▶ **Tasks and exercises**:
A) In the forum thread about coal prices, what does alsih2o suggest pricing coal like?
B) In the coal-price thread, repeat the passage starting with "## The_Universe (Apr" and going on through "their forges, etc.".
C) Explain, using the coal-price thread, why the opening post assumes coal would be in use even if it weren't producing steam power.

# How much does coal cost?



## The_Universe (Apr 20, 2005)

In speaking about steam power in the ironclad thread, I started to wonder - how much (in D&D terms) does coal cost?  It's not listed as a commodity in the PHB, DMG or the Arms and Equipment Guide, but one must imagine that even if not used to produce steam power, people use it to heat their homes and fuel cookstoves.  Dwarves would use it to heat their forges, etc. 

How much is coal worth?


----------



## alsih2o (Apr 20, 2005)

More importantly, do bad guy have an advantage form all the coal Santa brings them?

 Just price it like firewood or peat.


----------



## adwyn (Apr 20, 2005)

Without the need for a coal industry to support steam technology, probably a few copper a bucket in regions where it can be found (mined), otherwise it would be an oddity that would range from a few silver to several gold for a lump.

▶ **Extracted entries**:
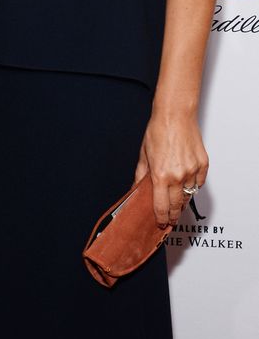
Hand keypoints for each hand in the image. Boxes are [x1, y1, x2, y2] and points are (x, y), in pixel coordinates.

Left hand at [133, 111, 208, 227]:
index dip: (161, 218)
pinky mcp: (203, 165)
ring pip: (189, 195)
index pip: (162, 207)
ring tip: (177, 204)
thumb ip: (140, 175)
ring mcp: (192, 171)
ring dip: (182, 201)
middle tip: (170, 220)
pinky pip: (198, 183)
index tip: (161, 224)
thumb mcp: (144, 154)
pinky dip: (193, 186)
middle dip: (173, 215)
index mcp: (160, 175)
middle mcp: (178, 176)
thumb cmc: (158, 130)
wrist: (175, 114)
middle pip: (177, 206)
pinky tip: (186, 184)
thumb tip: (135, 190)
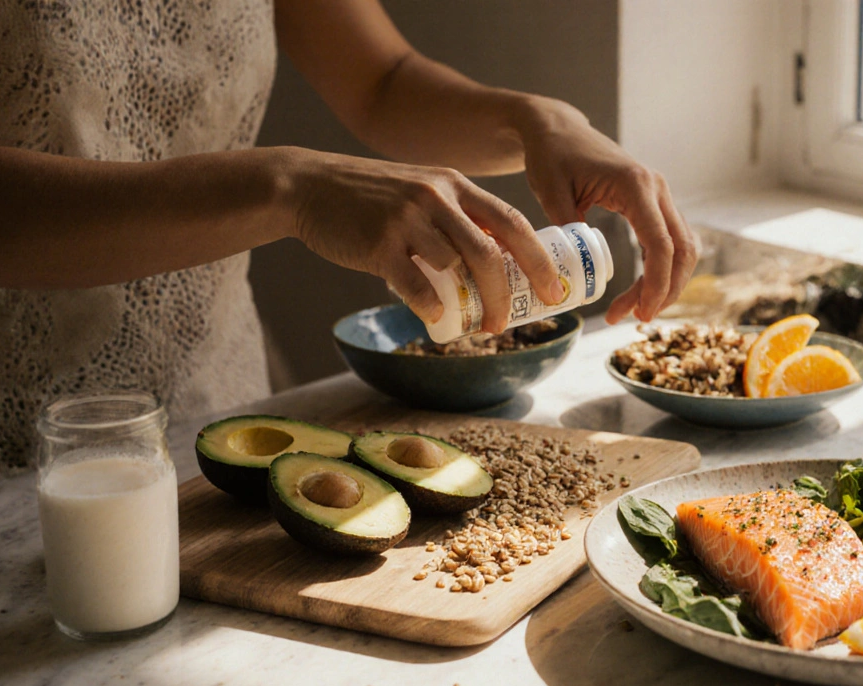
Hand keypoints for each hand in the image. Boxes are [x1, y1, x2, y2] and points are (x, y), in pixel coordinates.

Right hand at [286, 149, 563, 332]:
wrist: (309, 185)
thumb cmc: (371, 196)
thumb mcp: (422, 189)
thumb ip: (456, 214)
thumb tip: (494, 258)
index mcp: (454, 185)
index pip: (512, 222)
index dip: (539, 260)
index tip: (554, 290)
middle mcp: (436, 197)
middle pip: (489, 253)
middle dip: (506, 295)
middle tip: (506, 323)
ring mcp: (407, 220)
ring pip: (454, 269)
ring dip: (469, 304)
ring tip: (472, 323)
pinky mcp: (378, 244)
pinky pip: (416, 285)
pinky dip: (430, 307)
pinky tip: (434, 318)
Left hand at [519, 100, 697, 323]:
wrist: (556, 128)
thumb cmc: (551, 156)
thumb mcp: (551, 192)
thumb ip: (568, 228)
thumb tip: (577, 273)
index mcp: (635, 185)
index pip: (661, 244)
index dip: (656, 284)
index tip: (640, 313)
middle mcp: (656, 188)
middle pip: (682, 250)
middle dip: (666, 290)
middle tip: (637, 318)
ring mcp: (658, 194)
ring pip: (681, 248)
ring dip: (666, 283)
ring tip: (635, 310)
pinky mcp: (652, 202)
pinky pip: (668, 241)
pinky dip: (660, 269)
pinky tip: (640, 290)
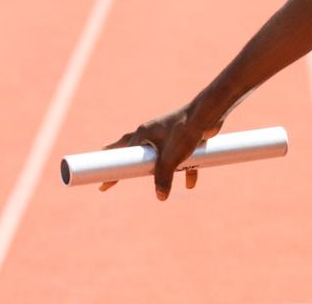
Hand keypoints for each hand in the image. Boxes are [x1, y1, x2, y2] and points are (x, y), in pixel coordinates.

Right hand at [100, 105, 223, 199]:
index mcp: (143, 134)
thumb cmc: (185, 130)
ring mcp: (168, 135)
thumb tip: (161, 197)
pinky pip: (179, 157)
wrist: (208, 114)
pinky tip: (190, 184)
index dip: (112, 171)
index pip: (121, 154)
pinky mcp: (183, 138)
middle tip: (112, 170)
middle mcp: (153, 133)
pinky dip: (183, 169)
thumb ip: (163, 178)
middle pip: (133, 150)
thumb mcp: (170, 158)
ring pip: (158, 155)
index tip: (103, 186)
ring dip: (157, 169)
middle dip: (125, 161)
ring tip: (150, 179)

▶ **Results**:
A) Firewood or peat.

B)
## The_Universe (Apr 20, 2005)

In speaking about steam power in the ironclad thread, I started to wonder - how much (in D&D terms) does coal cost?  It's not listed as a commodity in the PHB, DMG or the Arms and Equipment Guide, but one must imagine that even if not used to produce steam power, people use it to heat their homes and fuel cookstoves.  Dwarves would use it to heat their forges, etc.

C) The post reasons that people would burn coal to heat their homes and fuel cookstoves. It adds that dwarves would use it to heat their forges.